Records to process:
[Start of section]

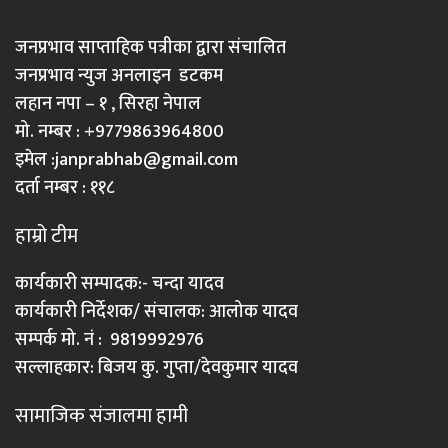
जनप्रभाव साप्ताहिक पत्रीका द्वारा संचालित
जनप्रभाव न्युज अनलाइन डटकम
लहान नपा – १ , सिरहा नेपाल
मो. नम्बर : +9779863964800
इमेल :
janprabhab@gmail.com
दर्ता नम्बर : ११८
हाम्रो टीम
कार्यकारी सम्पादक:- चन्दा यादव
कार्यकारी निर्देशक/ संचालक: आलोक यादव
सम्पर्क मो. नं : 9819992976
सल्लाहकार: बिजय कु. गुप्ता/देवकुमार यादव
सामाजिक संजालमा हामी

[End of section]
[Start of section]

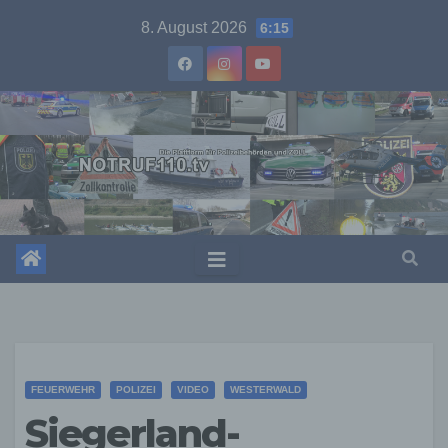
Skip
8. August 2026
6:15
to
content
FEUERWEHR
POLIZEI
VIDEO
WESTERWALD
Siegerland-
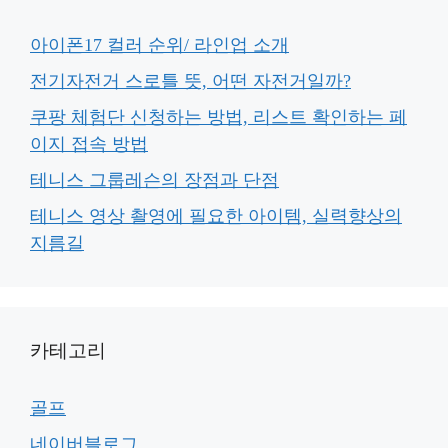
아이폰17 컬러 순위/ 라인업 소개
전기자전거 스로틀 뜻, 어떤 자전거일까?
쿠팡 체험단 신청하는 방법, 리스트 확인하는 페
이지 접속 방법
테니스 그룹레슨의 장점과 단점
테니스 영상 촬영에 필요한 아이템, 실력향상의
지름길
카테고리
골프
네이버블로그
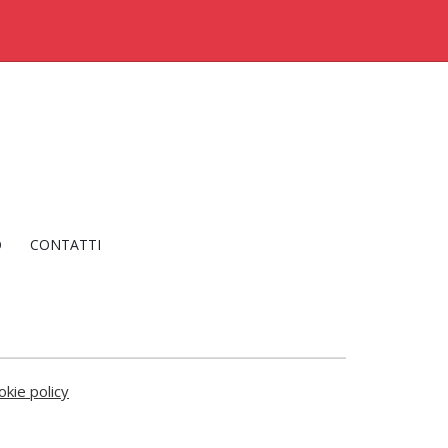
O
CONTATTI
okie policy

[End of section]
[Start of section]

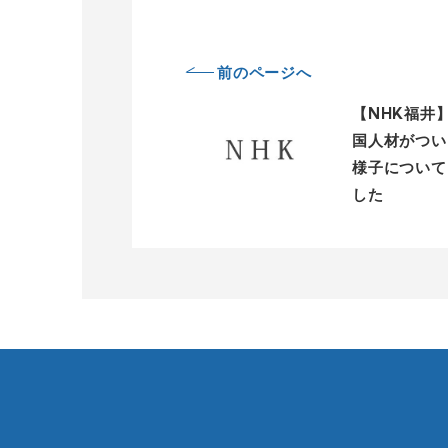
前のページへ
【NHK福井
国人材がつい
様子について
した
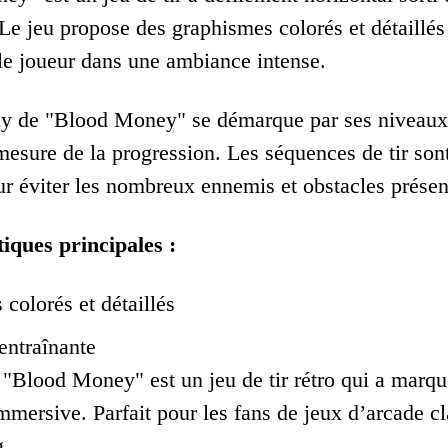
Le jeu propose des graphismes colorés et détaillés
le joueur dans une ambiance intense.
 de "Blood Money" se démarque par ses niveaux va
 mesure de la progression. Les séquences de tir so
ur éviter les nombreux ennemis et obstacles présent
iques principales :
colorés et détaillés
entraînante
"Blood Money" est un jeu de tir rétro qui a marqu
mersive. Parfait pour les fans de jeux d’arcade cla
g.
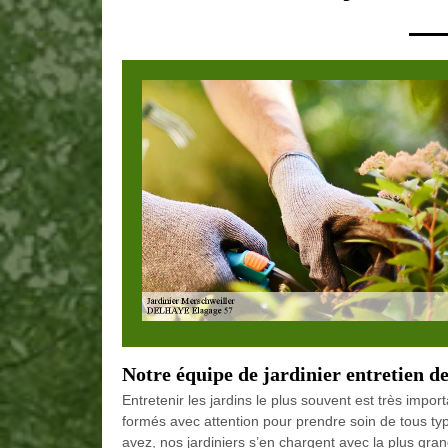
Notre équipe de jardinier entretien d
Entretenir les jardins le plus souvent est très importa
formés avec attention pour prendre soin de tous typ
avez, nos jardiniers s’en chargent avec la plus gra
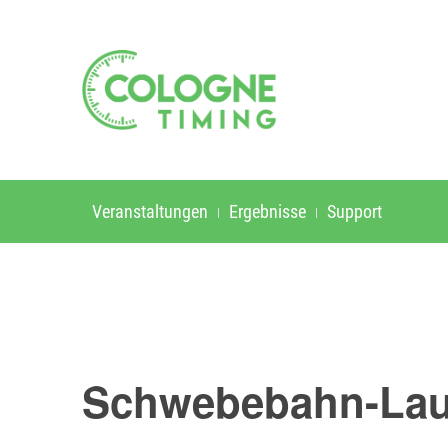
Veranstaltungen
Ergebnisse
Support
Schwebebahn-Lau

[End of section]

Exercise details: List the lines of the data as a numbered list, from the line containing "Le jeu propose" through the line containing "Schwebebahn-Lau", with both of those lines included. Omit blank lines and pictures.

Answer to the problem:
1. Le jeu propose des graphismes colorés et détaillés
2. le joueur dans une ambiance intense.
3.  de "Blood Money" se démarque par ses niveaux va
4.  mesure de la progression. Les séquences de tir so
5. ur éviter les nombreux ennemis et obstacles présent
6. iques principales :
7. colorés et détaillés
8. entraînante
9. "Blood Money" est un jeu de tir rétro qui a marqu
10. mersive. Parfait pour les fans de jeux d’arcade cla
11. g.
12. Notre équipe de jardinier entretien d
13. Entretenir les jardins le plus souvent est très importa
14. formés avec attention pour prendre soin de tous typ
15. avez, nos jardiniers s’en chargent avec la plus gra
16. Veranstaltungen
17. Ergebnisse
18. Support
19. Schwebebahn-Lau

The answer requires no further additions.